§ **Task goal**:
Copy out exactly the lines below that run from the one holding "شماره تماس: 02177165042 |02188518348" to the one holding "انتشارات افریز می‌باشد.", keeping both of those lines and no others.

§ **Task input**:
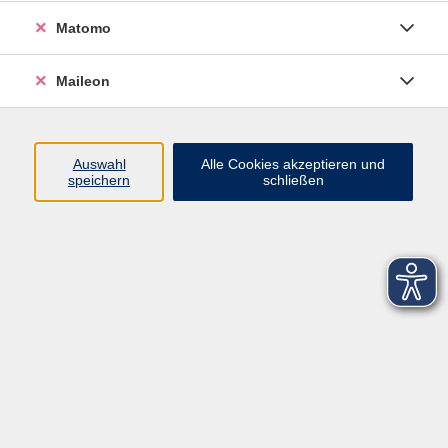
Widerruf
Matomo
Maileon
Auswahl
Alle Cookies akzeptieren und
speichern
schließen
---
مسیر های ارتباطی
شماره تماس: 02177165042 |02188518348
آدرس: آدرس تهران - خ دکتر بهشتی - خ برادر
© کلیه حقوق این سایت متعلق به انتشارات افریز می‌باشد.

§ **Answer below**:
شماره تماس: 02177165042 |02188518348
آدرس: آدرس تهران - خ دکتر بهشتی - خ برادر
© کلیه حقوق این سایت متعلق به انتشارات افریز می‌باشد.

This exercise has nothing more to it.